== Task directions ==
Edit the lines of the listing from the one containing "Consider the body" through the end of the listing, inclusive, so that "body" becomes "torso" and nothing else changes. Give only those lines.

Records below:

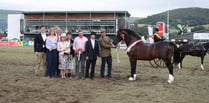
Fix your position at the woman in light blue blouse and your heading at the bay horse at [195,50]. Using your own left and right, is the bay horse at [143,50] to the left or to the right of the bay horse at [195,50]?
right

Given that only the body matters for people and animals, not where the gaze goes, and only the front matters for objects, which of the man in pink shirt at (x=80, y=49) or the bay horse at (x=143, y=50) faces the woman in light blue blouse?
the bay horse

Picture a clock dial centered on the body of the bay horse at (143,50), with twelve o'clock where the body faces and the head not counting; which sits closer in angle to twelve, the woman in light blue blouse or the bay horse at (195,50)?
the woman in light blue blouse

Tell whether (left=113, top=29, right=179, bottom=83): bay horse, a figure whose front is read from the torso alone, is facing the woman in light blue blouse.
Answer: yes

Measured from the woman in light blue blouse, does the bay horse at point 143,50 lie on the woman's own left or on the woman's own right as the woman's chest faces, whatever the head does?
on the woman's own left

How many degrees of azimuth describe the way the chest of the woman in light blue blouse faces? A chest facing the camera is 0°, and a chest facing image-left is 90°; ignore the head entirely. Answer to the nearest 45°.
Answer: approximately 0°

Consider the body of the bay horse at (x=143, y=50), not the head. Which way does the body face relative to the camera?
to the viewer's left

End of Records.

== Expected answer ==
Consider the torso of the bay horse at (x=143, y=50), not the head. Which way does the torso face relative to the camera?
to the viewer's left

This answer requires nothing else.